A fact not well-known is that Grand Forks, ND is the birthplace of “Cream of Wheat” cereal.  The porridge was invited at the Grand Forks Diamond Milling Company in 1893.  The mills owners George Bull, Emory Mapes and George Clifford, Sr. had a feeling about the product, which George Clifford’s brother, Fred, had named “Cream of Wheat”.  After being well received by customers, the mill advertised it nationally in the Ladies Home Journal and Saturday Evening Post and orders soared from 554 in 1896 to 15,600 in 1897.  By 1898, the company was renamed the Cream of Wheat Company and moved all production to Minneapolis with Fred Clifford in tow.

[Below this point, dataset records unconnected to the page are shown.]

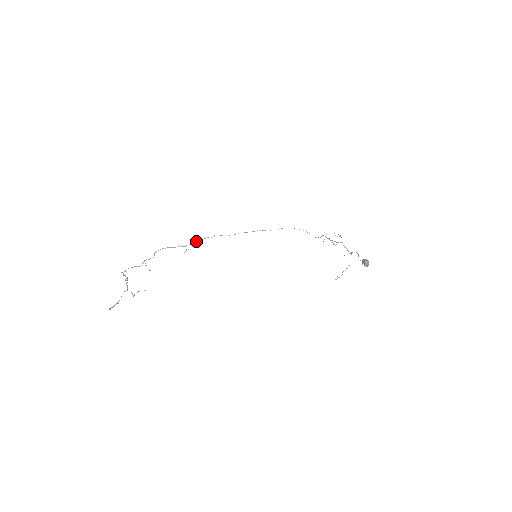
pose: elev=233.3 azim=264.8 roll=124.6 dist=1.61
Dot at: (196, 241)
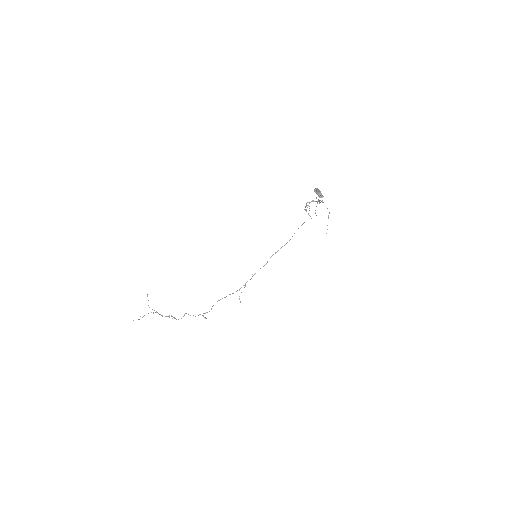
Dot at: occluded
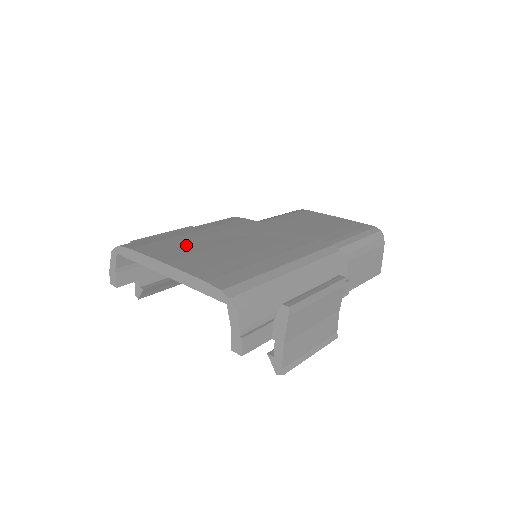
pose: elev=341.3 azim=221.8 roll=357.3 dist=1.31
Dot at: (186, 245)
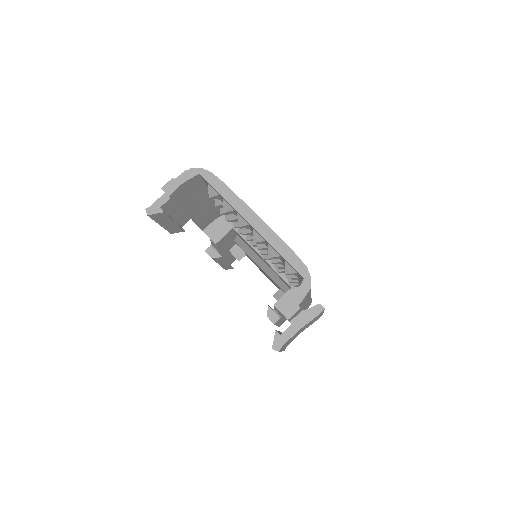
Dot at: occluded
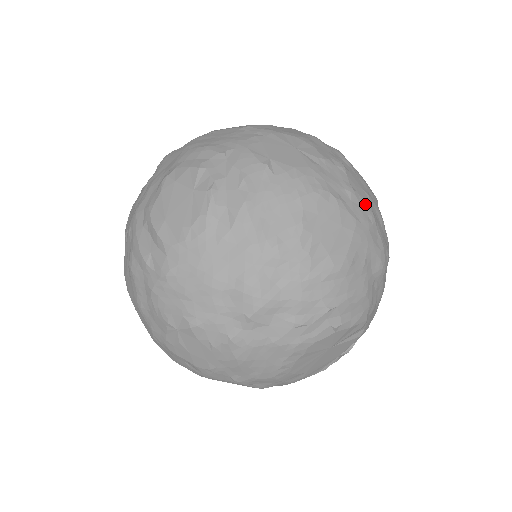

By 1897, George Clifford was President of the company after the death of George Bull in a car accident.  Clifford, who had just built two stately homes in Grand Forks–one for himself as well as one for his brother Fred, began spending less and less time in the town.  In 1907, Mrs. George Clifford died after an automobile accident which occurred while the family was travelling to visit Fred Clifford in Minneapolis.  This fact no doubt had an impact on George Clifford’s decision to move himself as well as company headquarters out of Grand Forks in 1909.  Nevertheless the Cream of Wheat Company remained incorporated in the State and continued to have an office in Grand Forks until 1914.  Thus giving rise to the fact pattern leading to the U.S. Supreme Court case of Cream of Wheat Co. vs. Grand Forks County, 253 U.S. 325 (1920), which involved what most of us dread……Taxes.

With nothing more in the state than a small office and a corporate status, the State of North Dakota apparently felt very little need to cater to the now booming company.  Like many states, North Dakota had a personal property tax at the time.  Using this authority, North Dakota assessed taxes from 1908 to 1913 on the company’s intangible personal property (i.e. stocks and bonds) even though they were not held in the state and were actually already taxed by another state.  Cream of Wheat objected claiming that it was “double taxation” in violation of the 14th Amendment.  While Clifford remained President, Daniel Bull was now CEO (yes, he was the son of the late George Bull) when the decision was made to appeal it’s loss in the North Dakota Supreme Court to the highest court in the land–with the assistance of some high-powered Minneapolis attorneys.  In an opinion written by the legendary Justice Louis Brandeis, Cream of Wheat found no sympathy and the North Dakota Supreme Court’s decision was affirmed on June 1, 1920.

Little remains of Cream of Wheat’s time in Grand Forks, except the two homes built side-by-side by George Clifford on Reeves Drive in 1895.  Interestingly enough, I am fortunate enough to be residing in one of them–the one build for Fred.